=== What this task involves ===
The data below is to be written out exactly, with no pictures.

=== Records shown ===

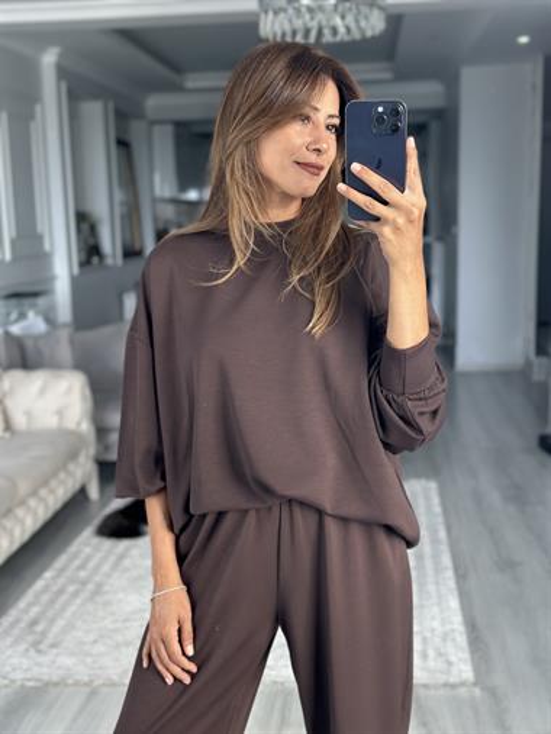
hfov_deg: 30.3
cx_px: 276
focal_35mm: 48
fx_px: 1018
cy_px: 367
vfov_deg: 39.6
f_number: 1.78
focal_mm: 6.86
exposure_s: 1/172
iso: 100
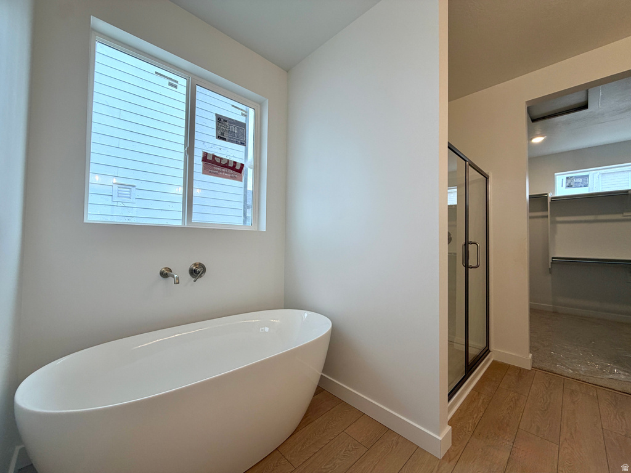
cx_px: 316
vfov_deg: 85.7
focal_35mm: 14
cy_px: 236
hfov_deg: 102.1
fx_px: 255
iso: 50
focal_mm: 2.22
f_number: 2.2
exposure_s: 1/120
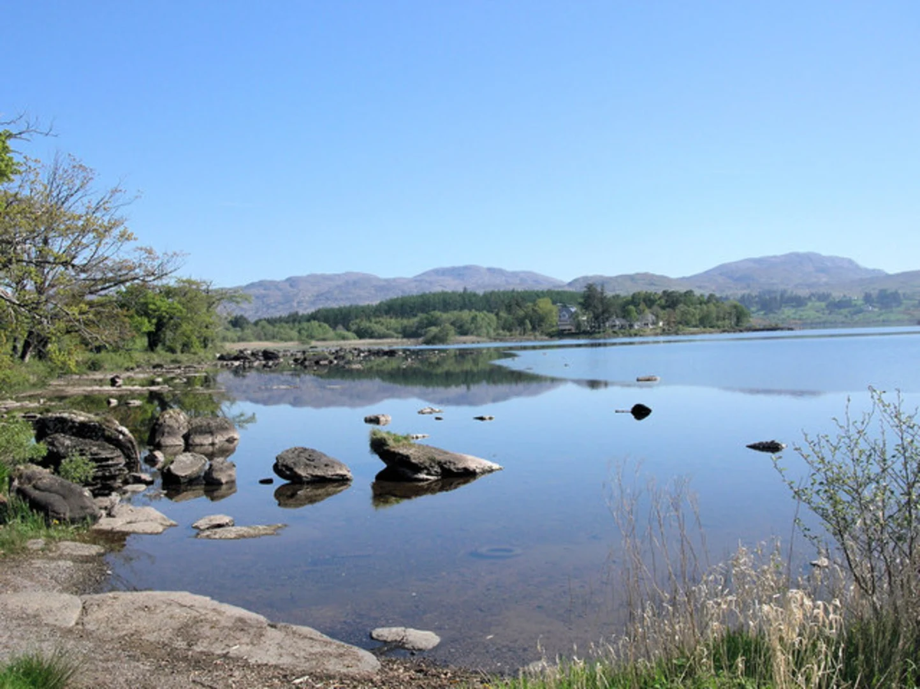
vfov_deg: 39.6
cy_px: 344
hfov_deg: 51.4
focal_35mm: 36
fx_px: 956
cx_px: 460
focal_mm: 6
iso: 71
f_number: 3.7
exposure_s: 1/708
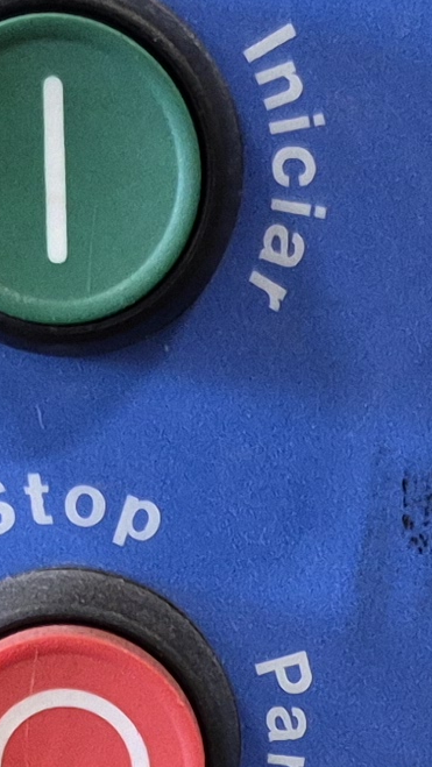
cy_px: 1259
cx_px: 420
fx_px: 3093
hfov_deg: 8.0
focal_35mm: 152
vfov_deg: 13.1
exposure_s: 1/120
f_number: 1.8
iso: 400
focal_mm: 5.4
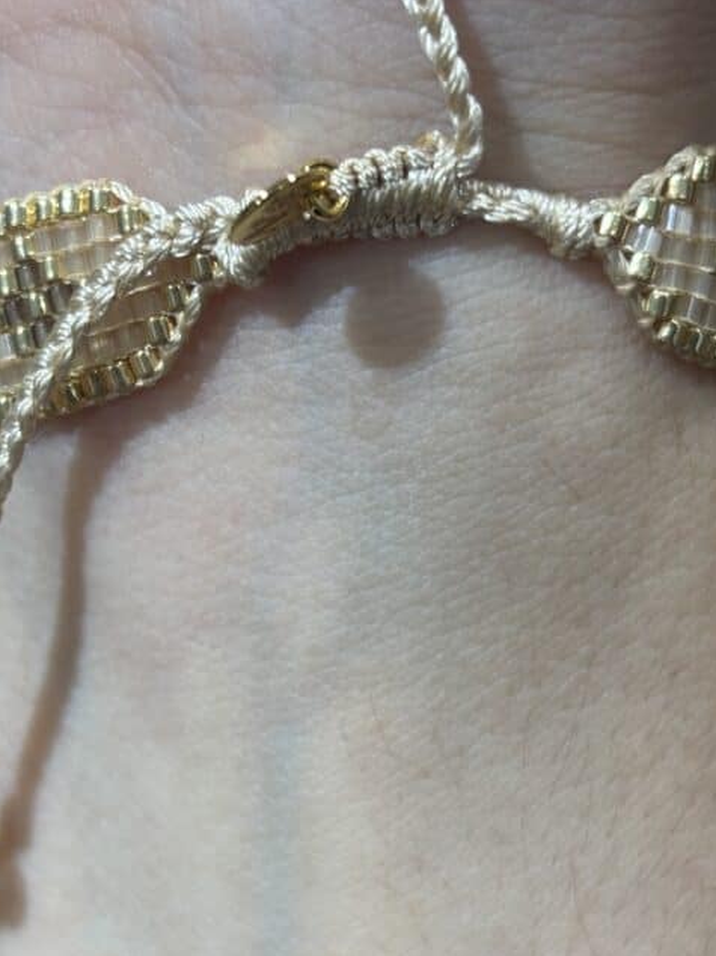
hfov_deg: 17.5
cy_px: 600
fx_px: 2318
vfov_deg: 23.2
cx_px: 288
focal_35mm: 84
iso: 50
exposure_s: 1/100
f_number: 1.6
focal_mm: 5.96
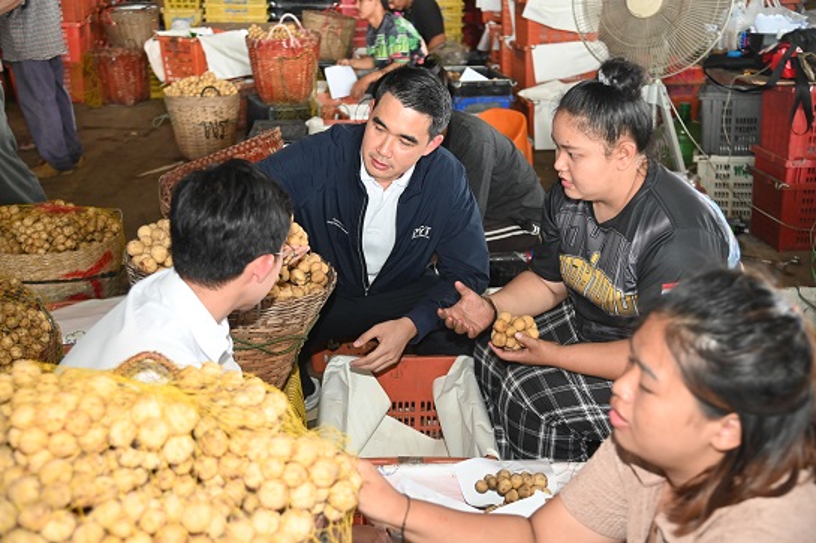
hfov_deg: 42.8
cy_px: 272
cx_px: 408
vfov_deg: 29.2
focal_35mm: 46
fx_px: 1042
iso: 2800
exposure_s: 1/125
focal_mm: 46
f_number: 4
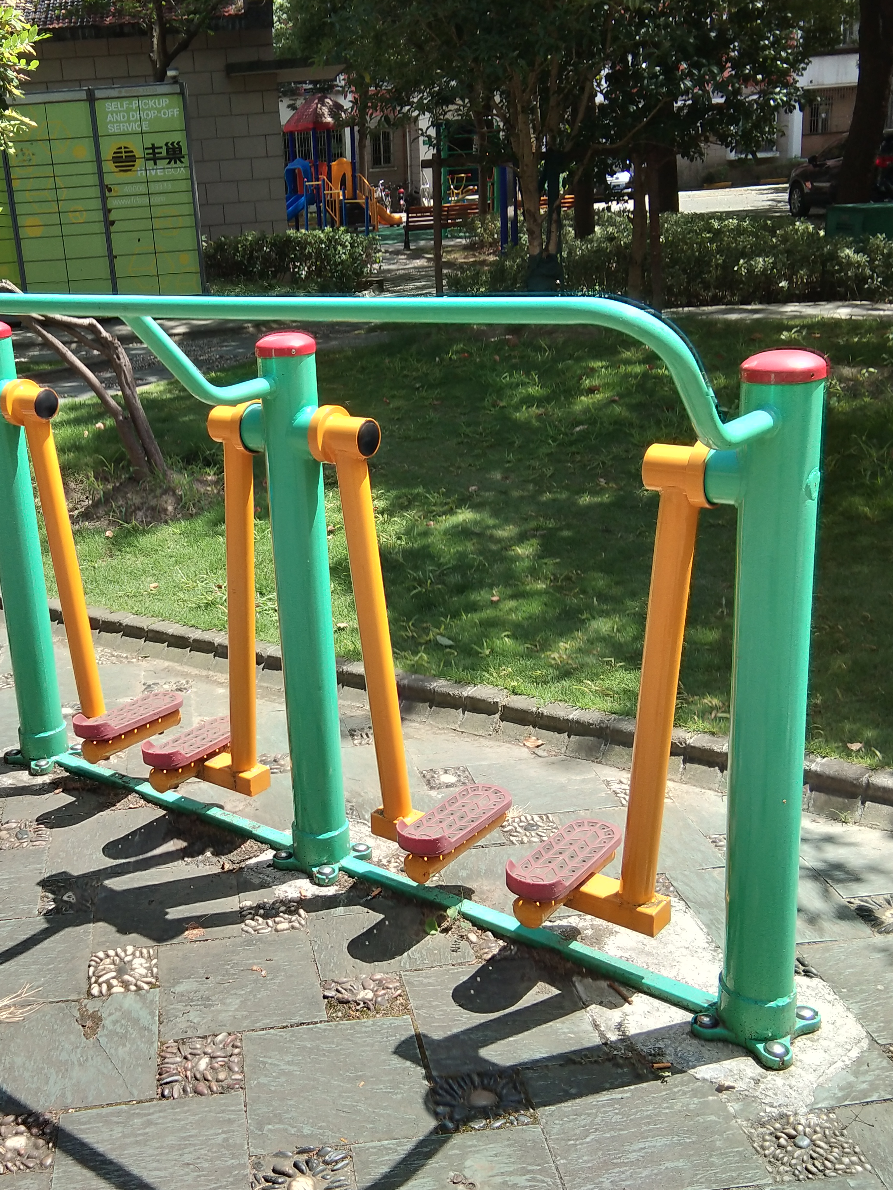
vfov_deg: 44.8
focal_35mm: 42
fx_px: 1444
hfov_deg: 34.1
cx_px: 313
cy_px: 600
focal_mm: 3.69
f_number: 2.2
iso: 50
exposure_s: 1/492
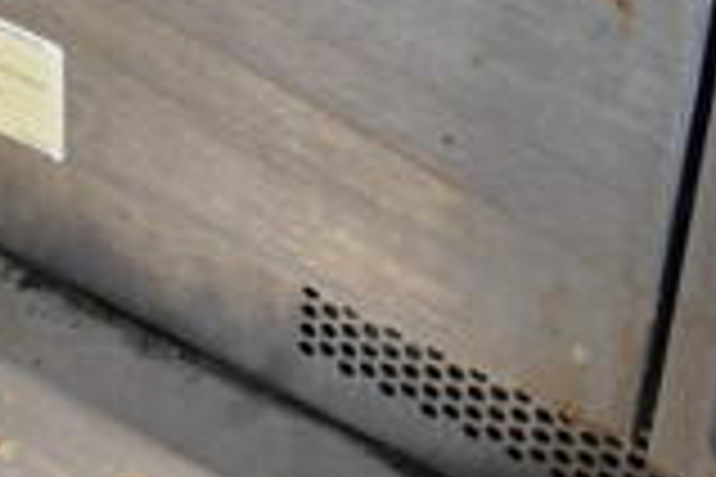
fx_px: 2287
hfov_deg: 17.5
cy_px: -338
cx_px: 81
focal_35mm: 115
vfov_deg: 11.2
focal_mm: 20
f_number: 3.5
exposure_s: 1/30
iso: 1100
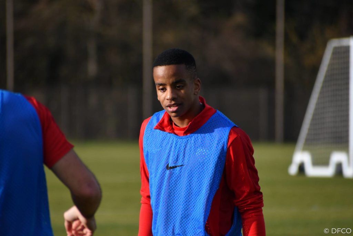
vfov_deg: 3.1
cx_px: 176
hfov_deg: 4.6
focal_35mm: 450
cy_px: 118
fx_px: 4413
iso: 400
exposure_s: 1/1600
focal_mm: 300
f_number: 6.3
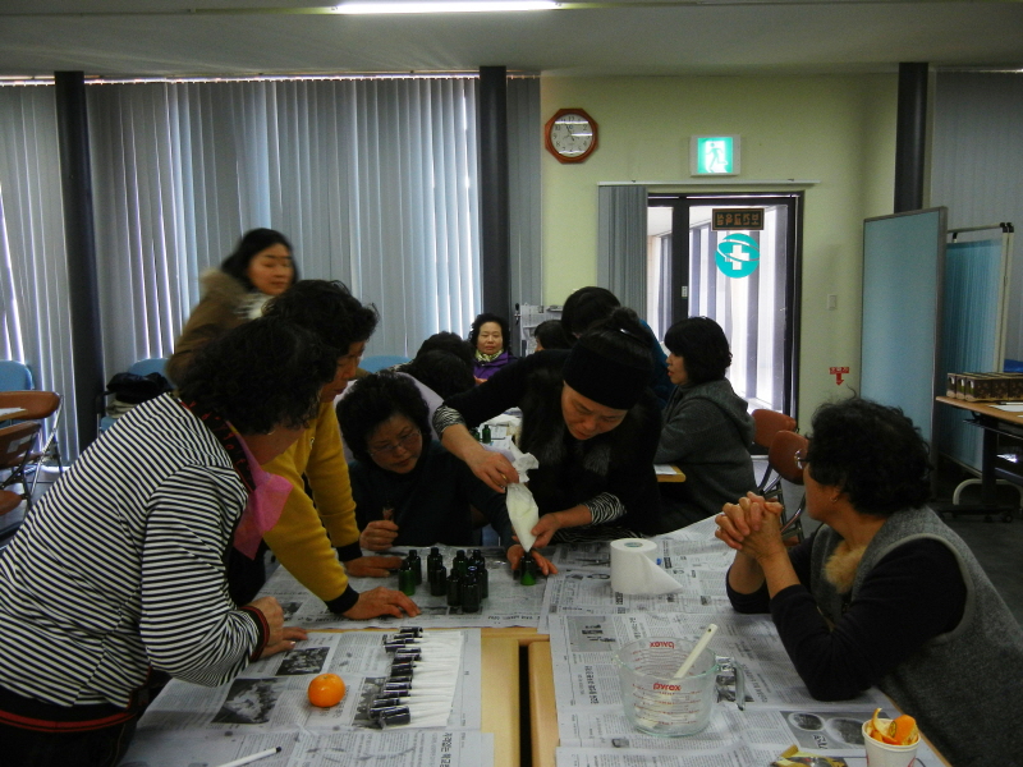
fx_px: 887
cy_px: 384
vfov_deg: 46.8
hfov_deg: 60.0
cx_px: 512
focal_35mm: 30
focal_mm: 5.4
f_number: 3.5
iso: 200
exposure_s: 1/30
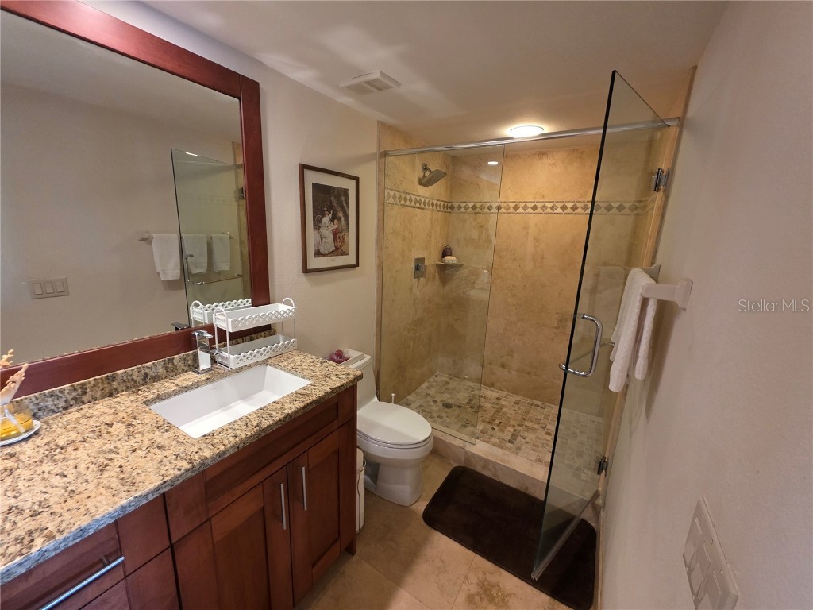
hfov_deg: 106.2
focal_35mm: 13
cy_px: 305
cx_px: 406
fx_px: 305
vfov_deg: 89.9
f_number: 1.9
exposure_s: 1/60
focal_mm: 2.2
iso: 500
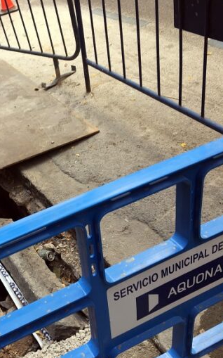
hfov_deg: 29.4
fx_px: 409
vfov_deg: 47.2
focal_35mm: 42
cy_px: 179
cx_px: 28
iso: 25
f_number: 2.2
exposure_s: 1/50
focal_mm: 4.15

=== Final answer ===
hfov_deg: 30.3
cx_px: 276
focal_35mm: 48
fx_px: 1018
cy_px: 367
vfov_deg: 39.6
f_number: 1.78
focal_mm: 6.86
exposure_s: 1/172
iso: 100
cx_px: 316
vfov_deg: 85.7
focal_35mm: 14
cy_px: 236
hfov_deg: 102.1
fx_px: 255
iso: 50
focal_mm: 2.22
f_number: 2.2
exposure_s: 1/120
vfov_deg: 39.6
cy_px: 344
hfov_deg: 51.4
focal_35mm: 36
fx_px: 956
cx_px: 460
focal_mm: 6
iso: 71
f_number: 3.7
exposure_s: 1/708
cy_px: 1259
cx_px: 420
fx_px: 3093
hfov_deg: 8.0
focal_35mm: 152
vfov_deg: 13.1
exposure_s: 1/120
f_number: 1.8
iso: 400
focal_mm: 5.4
hfov_deg: 17.5
cy_px: 600
fx_px: 2318
vfov_deg: 23.2
cx_px: 288
focal_35mm: 84
iso: 50
exposure_s: 1/100
f_number: 1.6
focal_mm: 5.96
hfov_deg: 42.8
cy_px: 272
cx_px: 408
vfov_deg: 29.2
focal_35mm: 46
fx_px: 1042
iso: 2800
exposure_s: 1/125
focal_mm: 46
f_number: 4
vfov_deg: 44.8
focal_35mm: 42
fx_px: 1444
hfov_deg: 34.1
cx_px: 313
cy_px: 600
focal_mm: 3.69
f_number: 2.2
iso: 50
exposure_s: 1/492
fx_px: 2287
hfov_deg: 17.5
cy_px: -338
cx_px: 81
focal_35mm: 115
vfov_deg: 11.2
focal_mm: 20
f_number: 3.5
exposure_s: 1/30
iso: 1100
vfov_deg: 3.1
cx_px: 176
hfov_deg: 4.6
focal_35mm: 450
cy_px: 118
fx_px: 4413
iso: 400
exposure_s: 1/1600
focal_mm: 300
f_number: 6.3
fx_px: 887
cy_px: 384
vfov_deg: 46.8
hfov_deg: 60.0
cx_px: 512
focal_35mm: 30
focal_mm: 5.4
f_number: 3.5
iso: 200
exposure_s: 1/30
hfov_deg: 106.2
focal_35mm: 13
cy_px: 305
cx_px: 406
fx_px: 305
vfov_deg: 89.9
f_number: 1.9
exposure_s: 1/60
focal_mm: 2.2
iso: 500
hfov_deg: 29.4
fx_px: 409
vfov_deg: 47.2
focal_35mm: 42
cy_px: 179
cx_px: 28
iso: 25
f_number: 2.2
exposure_s: 1/50
focal_mm: 4.15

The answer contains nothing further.